**Отрывок:**
Наличие драмы в комедии (как в античных трагикомедиях) в кинематографе было с самого начала. В фильмах Ч. Чаплина присутствие драмы является визитной карточкой великого комика. Исследователи творчества Чаплина считают, что на него большое влияние оказал французский комик Макс Линдер, которому Чаплин посвятил один из своих фильмов. Линдер осуществил переход от элементарного комизма погонь, пинков и падений к поискам комедийной характерности, бытовым и психологическим зарисовкам.
Подобный взгляд на комедию, для которой характерны не столько путаница персонажей и смешные трюки, а драматические сюжеты, отчетливо виден в замечательных итальянских кинокомедиях [58,59]. Они наполнены настоящей страстью, драмой, они жизненны, реалистичны, пронзительны.
Драматические комедии отличает то, что в них одновременно присутствуют смешное и грустное как некий обязательный баланс человеческого бытия («Полусмешных, полупечальных…»). Известный американский актер Джек Леммон говорил: «Довольно сложно написать хорошую драму, гораздо сложнее написать хорошую комедию, а сложнее всего – написать драму с комедией. Чем является жизнь».

**Условие задания 1:** Перепишите без изменений строки перечня: начните со строки, в которой есть «scientific name: Notopleura macrophylla», и закончите строкой, в которой есть «family: Symplocaceae», включая обе.
Отрывок и перечень никак не связаны друг с другом.

**Исходные данные:**
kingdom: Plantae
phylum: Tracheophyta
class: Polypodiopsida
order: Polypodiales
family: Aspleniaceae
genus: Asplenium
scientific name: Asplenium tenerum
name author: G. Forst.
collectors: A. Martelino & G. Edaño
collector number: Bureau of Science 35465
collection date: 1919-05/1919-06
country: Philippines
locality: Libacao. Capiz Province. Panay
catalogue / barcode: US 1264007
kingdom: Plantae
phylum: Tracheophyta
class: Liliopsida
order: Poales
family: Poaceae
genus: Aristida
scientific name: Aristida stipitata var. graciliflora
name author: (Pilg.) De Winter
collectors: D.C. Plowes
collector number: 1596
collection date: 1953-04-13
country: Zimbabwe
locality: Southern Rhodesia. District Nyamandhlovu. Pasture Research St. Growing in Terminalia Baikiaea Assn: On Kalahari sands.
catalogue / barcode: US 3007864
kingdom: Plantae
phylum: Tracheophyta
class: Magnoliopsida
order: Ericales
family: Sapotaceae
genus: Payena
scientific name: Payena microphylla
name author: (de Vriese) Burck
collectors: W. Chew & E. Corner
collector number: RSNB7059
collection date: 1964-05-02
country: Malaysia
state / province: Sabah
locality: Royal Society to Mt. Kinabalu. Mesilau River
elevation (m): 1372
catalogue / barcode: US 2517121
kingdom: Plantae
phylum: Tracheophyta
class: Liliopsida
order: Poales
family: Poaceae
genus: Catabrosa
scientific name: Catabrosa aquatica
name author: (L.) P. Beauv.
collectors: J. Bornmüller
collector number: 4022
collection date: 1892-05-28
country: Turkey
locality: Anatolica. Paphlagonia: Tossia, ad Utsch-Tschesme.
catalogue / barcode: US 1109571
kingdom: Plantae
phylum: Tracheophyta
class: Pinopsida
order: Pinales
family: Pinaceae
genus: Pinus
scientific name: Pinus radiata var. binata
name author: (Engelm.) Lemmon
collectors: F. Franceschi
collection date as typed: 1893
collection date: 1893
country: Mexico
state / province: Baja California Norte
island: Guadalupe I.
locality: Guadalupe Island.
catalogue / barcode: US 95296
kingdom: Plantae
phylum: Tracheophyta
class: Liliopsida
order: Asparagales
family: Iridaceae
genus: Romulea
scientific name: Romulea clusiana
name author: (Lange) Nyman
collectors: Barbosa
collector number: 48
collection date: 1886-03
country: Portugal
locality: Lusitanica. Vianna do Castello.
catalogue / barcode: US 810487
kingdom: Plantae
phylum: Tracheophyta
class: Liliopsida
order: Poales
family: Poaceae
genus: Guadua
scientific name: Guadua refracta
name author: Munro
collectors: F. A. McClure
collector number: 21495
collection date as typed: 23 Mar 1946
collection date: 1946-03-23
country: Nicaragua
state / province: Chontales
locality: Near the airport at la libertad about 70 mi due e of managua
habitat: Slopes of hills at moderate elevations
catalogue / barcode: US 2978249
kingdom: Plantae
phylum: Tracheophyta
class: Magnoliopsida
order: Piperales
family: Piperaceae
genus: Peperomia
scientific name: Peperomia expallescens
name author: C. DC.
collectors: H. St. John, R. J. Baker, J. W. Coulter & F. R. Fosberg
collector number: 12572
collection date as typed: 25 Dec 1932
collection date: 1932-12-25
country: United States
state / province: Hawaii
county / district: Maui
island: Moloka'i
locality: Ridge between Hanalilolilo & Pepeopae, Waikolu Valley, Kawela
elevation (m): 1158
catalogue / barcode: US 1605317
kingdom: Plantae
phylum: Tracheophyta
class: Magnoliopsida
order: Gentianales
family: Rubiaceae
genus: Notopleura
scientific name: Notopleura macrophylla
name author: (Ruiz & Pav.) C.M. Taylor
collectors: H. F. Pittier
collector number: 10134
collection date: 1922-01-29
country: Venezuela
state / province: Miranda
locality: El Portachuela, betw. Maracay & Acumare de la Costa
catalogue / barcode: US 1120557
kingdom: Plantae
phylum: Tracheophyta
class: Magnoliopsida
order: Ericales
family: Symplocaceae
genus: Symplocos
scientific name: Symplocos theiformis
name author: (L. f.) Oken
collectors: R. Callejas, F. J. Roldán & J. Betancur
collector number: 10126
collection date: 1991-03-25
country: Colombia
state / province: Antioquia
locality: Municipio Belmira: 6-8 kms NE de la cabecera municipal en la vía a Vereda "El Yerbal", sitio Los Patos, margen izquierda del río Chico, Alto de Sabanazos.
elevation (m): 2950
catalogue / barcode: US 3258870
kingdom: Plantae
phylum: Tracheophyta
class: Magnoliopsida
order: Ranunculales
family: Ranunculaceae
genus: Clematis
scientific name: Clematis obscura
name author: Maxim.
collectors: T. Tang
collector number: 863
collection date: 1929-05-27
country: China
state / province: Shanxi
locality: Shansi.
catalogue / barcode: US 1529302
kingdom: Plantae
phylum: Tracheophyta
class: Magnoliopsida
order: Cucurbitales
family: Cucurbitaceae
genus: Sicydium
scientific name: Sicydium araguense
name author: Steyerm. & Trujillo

**Условие задания 2:** Проверьте, согласуются ли с отрывком о драме в комедии три утверждения. (a) По мнению исследователей, на Чаплина сильно повлиял Макс Линдер. (b) Линдер посвятил Чаплину один из своих фильмов. (c) Джек Леммон считал, что труднее всего написать хорошую драму. На каждое ответьте «да» или «нет» и дословно процитируйте решающие слова отрывка.

**Письменное решение 1:**
scientific name: Notopleura macrophylla
name author: (Ruiz & Pav.) C.M. Taylor
collectors: H. F. Pittier
collector number: 10134
collection date: 1922-01-29
country: Venezuela
state / province: Miranda
locality: El Portachuela, betw. Maracay & Acumare de la Costa
catalogue / barcode: US 1120557
kingdom: Plantae
phylum: Tracheophyta
class: Magnoliopsida
order: Ericales
family: Symplocaceae

**Письменное решение 2:**
(a) Да: «Исследователи творчества Чаплина считают, что на него большое влияние оказал французский комик Макс Линдер».
(b) Нет: «которому Чаплин посвятил один из своих фильмов».
(c) Нет: «а сложнее всего – написать драму с комедией».